I use the BTS system a lot while in Bangkok. Walking several blocks to catch a ride somewhere just doesn’t make sense. So I tend to book hotels as close to a BTS station as possible (unless close means the trains rumble past your room’s window by a mere few feet). The Rose is not close to the BTS station. Nor to much else of interest to me either. And at night, I’d rather step out of an air conditioned cab and stroll onto Soi Twilight fresh and rested, than walk from several blocks away in Bangkok’s heat and humidity.
Strike three for The Rose was the shower. It’s an older hotel so the shower is one of those added on to a tub. Showers are almost as important as caffeine is to my system in the morning. A different kind of drenching but still one necessary to fully engage my mind and body for what the day may bring. Confined in a narrow tub for a morning shower is not my idea of a good start to the day.

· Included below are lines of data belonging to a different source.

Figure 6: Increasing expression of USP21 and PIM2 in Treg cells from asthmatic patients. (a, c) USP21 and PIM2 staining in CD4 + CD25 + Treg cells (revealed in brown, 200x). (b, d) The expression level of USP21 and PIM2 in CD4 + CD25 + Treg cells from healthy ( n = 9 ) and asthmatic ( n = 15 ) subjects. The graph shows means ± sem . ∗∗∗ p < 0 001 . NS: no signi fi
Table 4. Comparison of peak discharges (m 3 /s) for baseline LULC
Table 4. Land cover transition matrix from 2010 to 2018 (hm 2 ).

Sharing your shower cell with an wide, and growing, assortment of mildew and mold spores hanging out in grout lines is not a good way to greet the morning either.

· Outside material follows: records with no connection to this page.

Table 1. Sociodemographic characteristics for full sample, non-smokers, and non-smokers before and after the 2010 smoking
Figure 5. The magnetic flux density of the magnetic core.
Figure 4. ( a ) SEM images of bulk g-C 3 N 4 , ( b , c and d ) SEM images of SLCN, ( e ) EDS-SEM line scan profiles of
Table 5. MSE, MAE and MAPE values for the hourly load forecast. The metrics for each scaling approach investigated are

But then you can’t have your cake and eat it too. Which on this particular morning worked to my advantage. The Rose had offered a singular cup of weak coffee instead of cake, so I figured I was entitled to eating a slice for breakfast at the local coffee house. Besides, Noom had just given me permission by telling me my weight was of no concern.
He’s been around me enough to know that an off the cuff comment like that will get filed away to be puled out and used as necessary until the day the world ends. Noom’s body is his temple. It’s one I worship at frequently. He is careful to only make offerings to his temple worthy of the honor. He may not be familiar with the word calories, but is with the concept. It’s not so much that he avoids high caloric foods, but rather makes sure he eats a balanced selection. And a slice of black forest cake for breakfast doesn’t exactly fit his idea of a balanced breakfast. Nice though that he was giving me a waiver this time around. Usually he is not so generous.
Not me, but whatever sugary confection it is I’m eyeballing on a menu get that cry of disgust. I could lose ten pounds according to the official optimum weight for my size, age, and gender. Five pounds if I don’t want to look like I have an incurable disease. I can get away with chowing down on fatty foods as long as I don’t make a habit of it. Noom feels it is his job to make sure that I do not succumb to that addiction. But ever since that morning his attempts have been foiled by his own words.
“No, you said I wasn’t fat,” I’ll tell him as I go ahead and order whatever it was he was warning me against. He lets the matter drop. But only after offering up a disgusted sigh. I don’t blame him. It must be a bitch earning your living by getting down with a succession of falang touri, many of whom would be considered fat even by American standards.
Maybe Noom’s suggestion of staying at The Rose was about location, but not about convenience. Maybe he’d thought the walk from The Rose to his bar was a good idea. Maybe his goal wasn’t about the best hotel but rather a nightly chance to burn calories that hopping into and then out of a taxi would not provide. Maybe, if you’ve been losing rounds in the battle of the bulge, The Rose would be a good choice of hotel for you. You certainly won’t be adding many inches to your waistline by eating their free breakfast.